L’interaction entre le vieux scénariste has been et l’ancien lecteur est très réussie, notamment par le biais de dialogues très drôles et inspirés, un passage de relais semble même s’effectuer entre Michael et Titus, entre le créatif dont la dernière heure de gloire correspond aux années 70, qui a tendance à écrire des personnages ayant recours aux monologues et ayant plus tendance à débattre qu’à se battre, la génération Starlin en gros, et l’ancien fan ayant grandi depuis, qui désormais adapte la série à son époque, étant du coup plus sombre, violente et désespérée (la période du Grim n’ Gritty) vu qu’il est en proie à une crise existentielle encore plus forte, ce qui se reflète dans le comportement différent du justicier Enigma selon qu’il se trouve dans le monde réel ou dans la fiction, accentuant ainsi la dimension méta de la série comme le montrent les propos du narrateur, conscient de la nature de l’histoire, et qui illustre la réflexion assez critique sur les codes du genre et ses implications sous-jacentes.

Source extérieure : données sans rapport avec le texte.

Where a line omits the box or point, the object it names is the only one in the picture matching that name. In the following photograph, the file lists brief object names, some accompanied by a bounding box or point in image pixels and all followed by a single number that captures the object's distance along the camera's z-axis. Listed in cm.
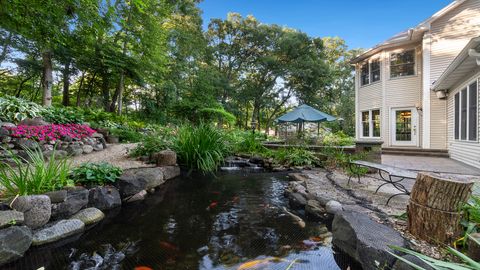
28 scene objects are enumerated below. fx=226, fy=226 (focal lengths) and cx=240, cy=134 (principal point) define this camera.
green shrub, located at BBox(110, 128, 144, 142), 791
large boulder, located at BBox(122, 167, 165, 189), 415
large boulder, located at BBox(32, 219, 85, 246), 243
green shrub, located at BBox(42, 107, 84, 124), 639
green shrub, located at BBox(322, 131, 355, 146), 1094
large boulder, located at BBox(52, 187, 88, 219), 286
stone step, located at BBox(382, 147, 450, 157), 814
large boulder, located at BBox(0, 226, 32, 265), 206
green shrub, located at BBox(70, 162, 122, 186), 350
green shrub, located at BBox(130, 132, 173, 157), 581
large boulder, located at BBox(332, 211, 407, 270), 183
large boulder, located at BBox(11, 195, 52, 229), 249
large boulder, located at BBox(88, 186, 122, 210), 336
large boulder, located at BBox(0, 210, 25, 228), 222
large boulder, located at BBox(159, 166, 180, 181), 508
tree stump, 192
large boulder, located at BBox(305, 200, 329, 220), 327
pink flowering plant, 469
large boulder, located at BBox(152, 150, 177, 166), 535
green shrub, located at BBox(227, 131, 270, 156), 775
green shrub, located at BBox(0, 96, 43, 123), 539
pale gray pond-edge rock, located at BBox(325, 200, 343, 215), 318
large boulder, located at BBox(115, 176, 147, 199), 384
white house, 621
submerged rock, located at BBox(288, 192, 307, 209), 376
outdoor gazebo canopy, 878
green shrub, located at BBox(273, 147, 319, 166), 668
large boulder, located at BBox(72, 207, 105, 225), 297
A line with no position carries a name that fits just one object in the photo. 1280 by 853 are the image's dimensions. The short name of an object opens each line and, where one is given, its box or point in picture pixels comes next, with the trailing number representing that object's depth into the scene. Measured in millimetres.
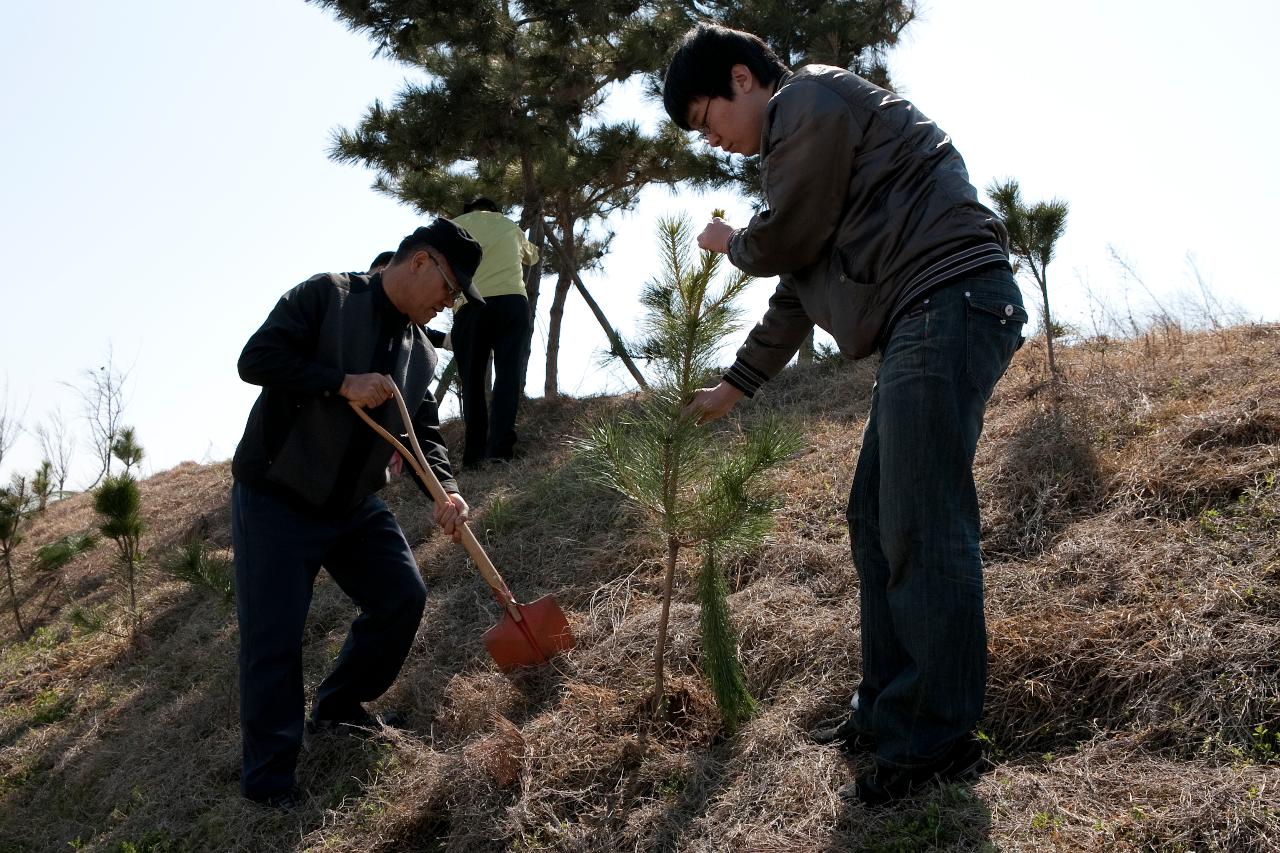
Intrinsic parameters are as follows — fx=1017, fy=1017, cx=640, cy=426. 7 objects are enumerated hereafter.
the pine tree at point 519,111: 7008
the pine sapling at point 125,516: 5445
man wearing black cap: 3213
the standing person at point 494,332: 6301
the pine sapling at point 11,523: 6566
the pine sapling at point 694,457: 2723
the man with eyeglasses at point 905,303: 2182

Au delà de cet aspect post-moderne, Milligan arrive à dresser un portrait vraiment nuancé de ses personnages, les rendant très humains, et éloignés des archétypes habituels, comme le montre la relation naissance entre les deux personnages principaux et le basculement progressif de Michael qui est écrit avec une grande justesse, loin des caricatures, de l’aspect racoleur et des autres gimmicks, vu que le scénariste voulait éviter de se servir de cela comme d’un outil promotionnel.
Duncan Fegredo est au diapason sur la partie graphique, assez exemplaire au niveau du découpage, peut-être bien ce qu’il a fait de mieux dans sa carrière, en arrivant à adapter son style selon les époques et les styles en vigueur associés à certaines périodes, devenant au fur et à mesure moins sombre et détaillé, plus lumineux et serein, à l’instar de l’état d’esprit de Michael.